After two more largely anticlimactic votes, it appears to be all systems go for a final passage vote Thursday afternoon, sending a bill that would significantly rewrite immigration and border security laws for the first time since 1986 to the House of Representatives, which plans to take a decidedly different approach.

In the second of the three early Thursday votes, senators voted, 68-32, to limit debate on the underlying bill. That was well clear of the 60 votes required to invoke cloture under Senate rules, but short of the 70 votes that supporters had said would put pressure on House Republican leadership to take up the bill.

(Also on Roll Call: 70 Votes for Immigration Seems a Stretch, and May Be Moot | Hawkings Here)
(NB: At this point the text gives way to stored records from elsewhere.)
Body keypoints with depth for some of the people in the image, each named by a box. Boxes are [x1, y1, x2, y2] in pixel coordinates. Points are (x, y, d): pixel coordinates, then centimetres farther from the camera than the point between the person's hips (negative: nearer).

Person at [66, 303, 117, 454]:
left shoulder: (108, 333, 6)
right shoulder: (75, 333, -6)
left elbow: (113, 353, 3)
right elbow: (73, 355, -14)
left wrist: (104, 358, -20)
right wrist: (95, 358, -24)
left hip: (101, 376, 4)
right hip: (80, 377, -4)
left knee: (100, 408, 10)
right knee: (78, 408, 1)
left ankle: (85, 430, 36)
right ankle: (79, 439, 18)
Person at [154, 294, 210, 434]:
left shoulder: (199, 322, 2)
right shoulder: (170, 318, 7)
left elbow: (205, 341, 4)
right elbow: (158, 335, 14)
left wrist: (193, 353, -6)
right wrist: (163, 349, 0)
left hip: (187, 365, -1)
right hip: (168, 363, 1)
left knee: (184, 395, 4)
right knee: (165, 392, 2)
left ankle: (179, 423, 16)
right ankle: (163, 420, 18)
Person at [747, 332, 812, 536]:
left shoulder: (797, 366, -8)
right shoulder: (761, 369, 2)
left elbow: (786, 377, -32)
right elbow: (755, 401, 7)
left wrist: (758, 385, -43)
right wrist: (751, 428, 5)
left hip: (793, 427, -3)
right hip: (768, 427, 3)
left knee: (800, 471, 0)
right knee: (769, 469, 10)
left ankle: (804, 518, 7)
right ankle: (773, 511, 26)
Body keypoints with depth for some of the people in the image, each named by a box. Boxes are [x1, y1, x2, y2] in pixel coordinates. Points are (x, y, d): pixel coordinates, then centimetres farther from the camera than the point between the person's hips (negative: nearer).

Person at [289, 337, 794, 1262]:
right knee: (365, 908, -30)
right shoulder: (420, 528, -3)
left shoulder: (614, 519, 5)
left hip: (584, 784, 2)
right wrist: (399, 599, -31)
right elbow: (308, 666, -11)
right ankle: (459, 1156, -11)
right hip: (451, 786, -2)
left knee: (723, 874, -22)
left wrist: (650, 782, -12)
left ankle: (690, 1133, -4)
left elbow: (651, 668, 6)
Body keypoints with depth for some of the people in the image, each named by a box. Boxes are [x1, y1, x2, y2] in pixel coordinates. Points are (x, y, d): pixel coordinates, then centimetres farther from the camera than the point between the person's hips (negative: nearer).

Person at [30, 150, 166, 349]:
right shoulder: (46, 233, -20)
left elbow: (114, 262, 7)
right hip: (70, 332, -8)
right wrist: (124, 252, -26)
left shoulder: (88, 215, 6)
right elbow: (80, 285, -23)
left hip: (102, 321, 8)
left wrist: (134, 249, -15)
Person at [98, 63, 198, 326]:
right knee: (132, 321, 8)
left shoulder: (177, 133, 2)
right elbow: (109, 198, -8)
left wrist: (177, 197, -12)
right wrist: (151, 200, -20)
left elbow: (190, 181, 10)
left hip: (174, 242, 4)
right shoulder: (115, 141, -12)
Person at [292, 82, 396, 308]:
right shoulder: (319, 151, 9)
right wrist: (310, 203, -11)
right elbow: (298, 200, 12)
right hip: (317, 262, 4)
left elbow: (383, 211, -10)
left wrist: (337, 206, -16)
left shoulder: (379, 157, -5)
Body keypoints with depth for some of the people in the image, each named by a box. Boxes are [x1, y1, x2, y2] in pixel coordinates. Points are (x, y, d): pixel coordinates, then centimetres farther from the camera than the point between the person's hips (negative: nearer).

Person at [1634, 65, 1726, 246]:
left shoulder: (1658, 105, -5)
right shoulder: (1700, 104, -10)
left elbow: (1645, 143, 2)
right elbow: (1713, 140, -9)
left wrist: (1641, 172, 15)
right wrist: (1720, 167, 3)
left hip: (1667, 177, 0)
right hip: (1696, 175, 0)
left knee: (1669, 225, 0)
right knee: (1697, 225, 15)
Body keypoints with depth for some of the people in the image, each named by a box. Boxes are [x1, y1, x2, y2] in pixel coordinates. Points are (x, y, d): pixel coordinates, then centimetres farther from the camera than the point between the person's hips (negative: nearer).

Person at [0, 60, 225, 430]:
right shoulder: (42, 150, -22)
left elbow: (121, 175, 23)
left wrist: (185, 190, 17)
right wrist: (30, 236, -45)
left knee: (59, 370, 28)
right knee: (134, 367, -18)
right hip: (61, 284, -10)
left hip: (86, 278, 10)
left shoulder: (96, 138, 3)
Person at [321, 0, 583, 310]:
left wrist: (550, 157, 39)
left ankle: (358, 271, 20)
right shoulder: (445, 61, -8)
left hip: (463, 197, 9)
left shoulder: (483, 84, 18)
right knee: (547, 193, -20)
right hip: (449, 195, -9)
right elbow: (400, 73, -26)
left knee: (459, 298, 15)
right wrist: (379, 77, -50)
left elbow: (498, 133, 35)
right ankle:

Ahead of the morning votes, Minority Leader Mitch McConnell made the not unexpected announcement that he would oppose final passage. The Kentucky Republican has largely stayed in the shadows, deferring to other GOP senators on the immigration question and declining to engage in public procedural spats with Majority Leader Harry Reid, D-Nev., on the issue with the bill on the floor.

“It’s with a great deal of regret, for me at least, that the final bill didn’t turn out to be something I can support,” McConnell said. “The reason is fairly simple. As I see it, this bill just doesn’t meet the threshold test for success that I outlined at the start of this debate. It just doesn’t say to me, at least, that we’ve learned the lessons of 1986, and that we won’t find ourselves right back in the same situation we found ourselves in after that reform.”

There’s likely to be few, if any, changes from that tally on the final passage vote, which appears on track to take place around 4 p.m. Thursday afternoon.

Reid said Thursday morning that he hoped to set up the getaway vote as soon as possible, before adding “but if people want to delay it they can.” Indeed, if senators wanted to take all the time available to them, the measure would not be up for final passage until Friday.

Reid also called for senators to vote from their desks on final passage of the immigration bill, in a nod to the importance of the measure. That’s one move for which the majority leader doesn’t actually need unanimous consent.